Nunca hay que olvidar que la función primaria de un texto constitucional enrolado en el Estado de derecho consiste en repartir facultades y deberes de gobierno, y en establecer límites y contrapesos ¿Por qué? Porque son los andamiajes institucionales de esta especie los que históricamente han permitido la prosperidad individual y colectiva, la igualdad, la equidad, la justicia, la libertad y, en última instancia, el bien común. Además de una mirada de largo plazo, ello precisa de una Convención expresiva de la diversidad ideológica e integradora de las minorías, algo que no ocurrió en la enmienda de 2006. De ese laboratorio salió el proyecto de un grupo. Aunque los efectos negativos de ese experimento estén a la vista, la probabilidad de repetir el error puede ser más alta que la de superarlo en parte porque no hay claridad sobre cuál es la salida para el estado de fracaso constitucional.
Tucumán necesita un reseteo institucional: a esta altura ya no caben dudas de eso. Pero el contenido de esa reconfiguración aún es un enigma. ¿Se quiere restringir las reelecciones de los cargos públicos electivos o se quiere establecer la potestad de gobernar por tiempo indefinido? ¿Se pretende incrementar los estándares de independencia judicial o se quieren intensificar los mecanismos de partidización de los mecanismos de control? ¿Se abraza la república o el populismo autocrático?
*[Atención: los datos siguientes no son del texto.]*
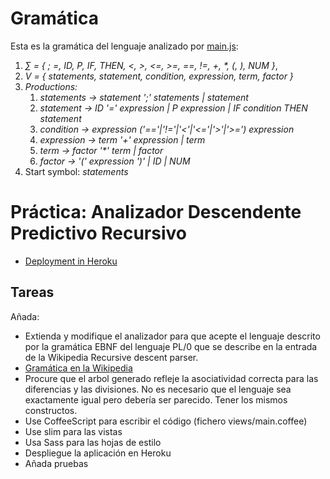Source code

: # Gramática

Esta es la gramática del lenguaje analizado por [main.js](https://github.com/crguezl/prdcalc/blob/master/views/main.js): 

1.  *∑ = { ; =, ID, P, IF, THEN, <, >, <=, >=, ==, !=, +, \*, (, ), NUM }*,
2.  *V = { statements, statement, condition, expression, term, factor }*
3.  *Productions:*
    1.  *statements  → statement ';' statements | statement*
    2.  *statement  → ID '=' expression | P expression  | IF condition THEN statement*
    3.  *condition  → expression ('=='|'!='|'<'|'<='|'>'|'>=') expression*
    4.  *expression  → term '+' expression | term*
    5.  *term  → factor '\*' term | factor*
    6.  *factor  → '(' expression ')' | ID  | NUM*
4.  Start symbol: *statements*


# Práctica: Analizador Descendente Predictivo Recursivo

* [Deployment in Heroku](http://predictiveparser.herokuapp.com/)

## Tareas

Añada:

* Extienda y modifique el analizador para que acepte el lenguaje descrito por la gramática EBNF del lenguaje PL/0 que se describe en la entrada de la Wikipedia Recursive descent parser. 
* [Gramática en la Wikipedia](https://en.wikipedia.org/wiki/Recursive_descent_parser)
* Procure que el arbol generado refleje la asociatividad correcta para las diferencias y las divisiones. No es necesario que el lenguaje sea exactamente igual pero debería ser parecido. Tener los mismos constructos.
* Use CoffeeScript para escribir el código (fichero views/main.coffee)
* Use slim para las vistas
* Usa Sass para las hojas de estilo
* Despliegue la aplicación en Heroku
* Añada pruebas

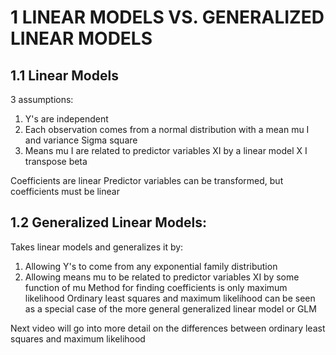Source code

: # 1 LINEAR MODELS VS. GENERALIZED LINEAR MODELS

## 1.1 Linear Models

3 assumptions:
  1. Y's are independent
  2. Each observation comes from a normal distribution with a mean mu I and variance Sigma square
  3. Means mu I are related to predictor variables XI by a linear model X I transpose beta

Coefficients are linear
Predictor variables can be transformed, but coefficients must be linear

## 1.2 Generalized Linear Models:
Takes linear models and generalizes it by:
  1. Allowing Y's to come from any exponential family distribution
  2. Allowing means mu to be related to predictor variables XI by some function of mu
Method for finding coefficients is only maximum likelihood
Ordinary least squares and maximum likelihood can be seen as a special case of the more general generalized linear model or GLM

Next video will go into more detail on the differences between ordinary least squares and maximum likelihood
Esta clase de posicionamientos y de definiciones complejizan y tornan extremadamente delicada la tarea de la hipotética Convención Constituyente. Es por eso que resulta impensable mejorar la Constitución si antes la actividad política no recobra prestigio y credibilidad.
Ahora y siempre la única manera de construir confianza en el liderazgo ha sido mediante el apego a las reglas éticas y la apertura hacia la comunidad. Un paquete de reformas alineado con ese cometido debería incluir la sanción de leyes de acceso a la información pública, y de garantía de decencia y de honradez en la dirección del Estado. La campaña en curso revela de un modo inquietante hasta qué punto es fundamental incorporar normas que expongan la fuente de financiamiento del proselitismo. ¿De dónde salen los recursos que costean los gastos cuantiosos que suponen las elecciones?
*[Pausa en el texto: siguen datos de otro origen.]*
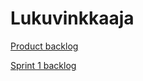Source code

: # Lukuvinkkaaja

[Product backlog](https://docs.google.com/spreadsheets/d/17zqqd2wPArIKMw3Wm-k6DfoM1ncO3UR-O7FUI1Gt5VA/edit#gid=1)

[Sprint 1 backlog](https://docs.google.com/spreadsheets/d/17zqqd2wPArIKMw3Wm-k6DfoM1ncO3UR-O7FUI1Gt5VA/edit#gid=8)
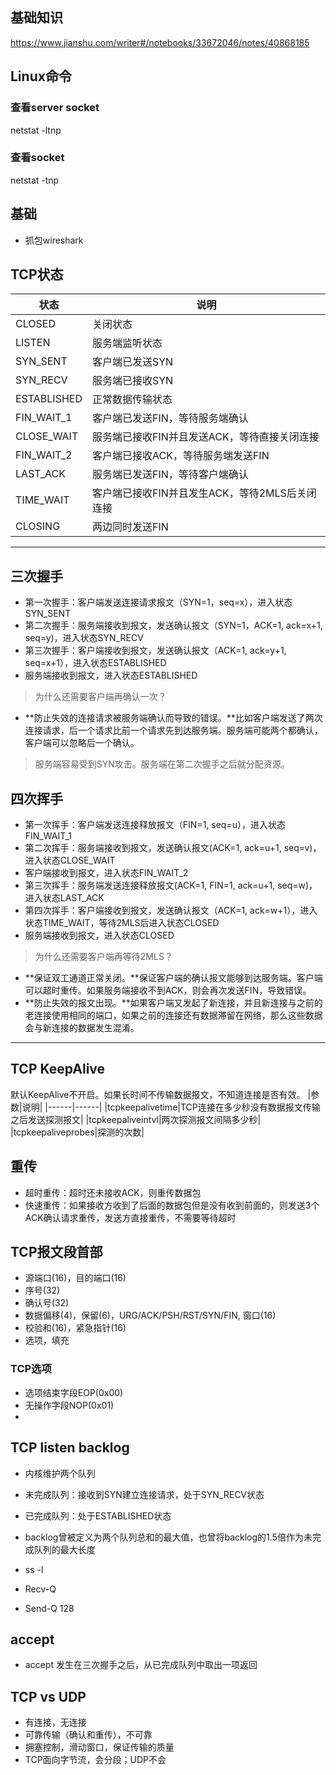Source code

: ## 基础知识
https://www.jianshu.com/writer#/notebooks/33672046/notes/40868185

## Linux命令
### 查看server socket
netstat -ltnp
### 查看socket
netstat -tnp

## 基础
- 抓包wireshark


## TCP状态
|状态 | 说明|
|------|------|
|CLOSED|关闭状态|
|LISTEN|服务端监听状态|
|SYN_SENT|客户端已发送SYN|
|SYN_RECV|服务端已接收SYN|
|ESTABLISHED|正常数据传输状态|
|FIN_WAIT_1|客户端已发送FIN，等待服务端确认|
|CLOSE_WAIT|服务端已接收FIN并且发送ACK，等待直接关闭连接|
|FIN_WAIT_2|客户端已接收ACK，等待服务端发送FIN|
|LAST_ACK|服务端已发送FIN，等待客户端确认|
|TIME_WAIT|客户端已接收FIN并且发生ACK，等待2MLS后关闭连接|
|CLOSING|两边同时发送FIN|

---

## 三次握手
+ 第一次握手：客户端发送连接请求报文（SYN=1，seq=x），进入状态SYN_SENT
+ 第二次握手：服务端接收到报文，发送确认报文（SYN=1，ACK=1, ack=x+1, seq=y)，进入状态SYN_RECV
+ 第三次握手：客户端接收到报文，发送确认报文（ACK=1, ack=y+1, seq=x+1），进入状态ESTABLISHED
+ 服务端接收到报文，进入状态ESTABLISHED

> 为什么还需要客户端再确认一次？
+ **防止失效的连接请求被服务端确认而导致的错误。**比如客户端发送了两次连接请求，后一个请求比前一个请求先到达服务端。服务端可能两个都确认，客户端可以忽略后一个确认。

> 服务端容易受到SYN攻击。服务端在第二次握手之后就分配资源。

## 四次挥手
+ 第一次挥手：客户端发送连接释放报文（FIN=1, seq=u），进入状态FIN_WAIT_1
+ 第二次挥手：服务端接收到报文，发送确认报文(ACK=1, ack=u+1, seq=v)，进入状态CLOSE_WAIT
+ 客户端接收到报文，进入状态FIN_WAIT_2
+ 第三次挥手：服务端发送连接释放报文(ACK=1, FIN=1, ack=u+1, seq=w)，进入状态LAST_ACK
+ 第四次挥手：客户端接收到报文，发送确认报文（ACK=1, ack=w+1），进入状态TIME_WAIT，等待2MLS后进入状态CLOSED
+ 服务端接收到报文，进入状态CLOSED

> 为什么还需要客户端再等待2MLS？
+ **保证双工通道正常关闭。**保证客户端的确认报文能够到达服务端。客户端可以超时重传。如果服务端接收不到ACK，则会再次发送FIN，导致错误。
+ **防止失效的报文出现。**如果客户端又发起了新连接，并且新连接与之前的老连接使用相同的端口，如果之前的连接还有数据滞留在网络，那么这些数据会与新连接的数据发生混淆。

---

## TCP KeepAlive
默认KeepAlive不开启。如果长时间不传输数据报文，不知道连接是否有效。
|参数|说明|
|------|------|
|tcpkeepalivetime|TCP连接在多少秒没有数据报文传输之后发送探测报文|
|tcpkeepaliveintvl|两次探测报文间隔多少秒|
|tcpkeepaliveprobes|探测的次数|

## 重传
- 超时重传：超时还未接收ACK，则重传数据包
- 快速重传：如果接收方收到了后面的数据包但是没有收到前面的，则发送3个ACK确认请求重传，发送方直接重传，不需要等待超时

## TCP报文段首部
- 源端口(16)，目的端口(16)
- 序号(32)
- 确认号(32)
- 数据偏移(4)，保留(6)，URG/ACK/PSH/RST/SYN/FIN, 窗口(16)
- 校验和(16)，紧急指针(16)
- 选项，填充

### TCP选项
- 选项结束字段EOP(0x00)
- 无操作字段NOP(0x01)
- 

## TCP listen backlog
- 内核维护两个队列
- 未完成队列：接收到SYN建立连接请求，处于SYN_RECV状态
- 已完成队列：处于ESTABLISHED状态
- backlog曾被定义为两个队列总和的最大值，也曾将backlog的1.5倍作为未完成队列的最大长度

- ss -l
- Recv-Q
- Send-Q 128

## accept
- accept 发生在三次握手之后，从已完成队列中取出一项返回

## TCP vs UDP 
- 有连接，无连接
- 可靠传输（确认和重传），不可靠
- 拥塞控制，滑动窗口，保证传输的质量
- TCP面向字节流，会分段；UDP不会












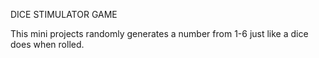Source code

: DICE STIMULATOR GAME 

This mini projects randomly generates a number from 1-6 just like a dice does when rolled.  
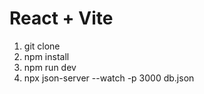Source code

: # React + Vite

1. git clone 
2. npm install
3. npm run dev
4. npx json-server --watch -p 3000 db.json
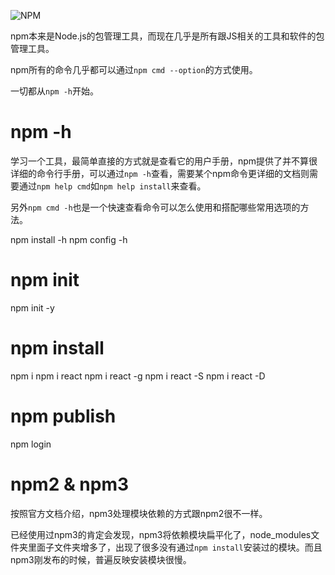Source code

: ![NPM](https://camo.githubusercontent.com/3fd81ee99a8ca86aee5e7450cb41b40b0d6f8da5/687474703a2f2f7777772e616c6c6f797465616d2e636f6d2f77702d636f6e74656e742f75706c6f6164732f323031362f30332f6e706d2e706e67)

npm本来是Node.js的包管理工具，而现在几乎是所有跟JS相关的工具和软件的包管理工具。

npm所有的命令几乎都可以通过`npm cmd --option`的方式使用。

一切都从`npm -h`开始。
# npm -h

学习一个工具，最简单直接的方式就是查看它的用户手册，npm提供了并不算很详细的命令行手册，可以通过`npm -h`查看，需要某个npm命令更详细的文档则需要通过`npm help cmd`如`npm help install`来查看。

另外`npm cmd -h`也是一个快速查看命令可以怎么使用和搭配哪些常用选项的方法。

npm install -h
npm config -h

# npm init
npm init -y

# npm install
npm i
npm i react
npm i react -g
npm i react -S
npm i react -D

# npm publish
npm login

# npm2 & npm3
按照官方文档介绍，npm3处理模块依赖的方式跟npm2很不一样。

已经使用过npm3的肯定会发现，npm3将依赖模块扁平化了，node_modules文件夹里面子文件夹增多了，出现了很多没有通过`npm install`安装过的模块。而且npm3刚发布的时候，普遍反映安装模块很慢。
Se torna difícil anhelar una Constitución distinta en una provincia tan perjudicada por la impunidad de la corrupción si antes no se toman medidas para atemperar ese fenómeno erosivo de la democracia. Tampoco es viable la regeneración de la institucionalidad sin un pacto por el Poder Judicial independiente al que todos los partidos adhieran sin excepción.
La dirigencia tucumana tiene a su alcance la oportunidad de devolverse a sí misma el lustre perdido. Si de verdad se busca salir del pantano, hay que enfocar los esfuerzos hacia la transparencia y saldar la deuda que alejó a los funcionarios del rol sabio de servidores públicos. Esta empresa jerarquizadora de la acción gubernamental es posible y, sobre todo a la luz de los hechos recientes, imprescindible. Se trata de un reseteo institucional esencial para soñar con una Constitución que proyecte a Tucumán hacia un futuro de grandeza.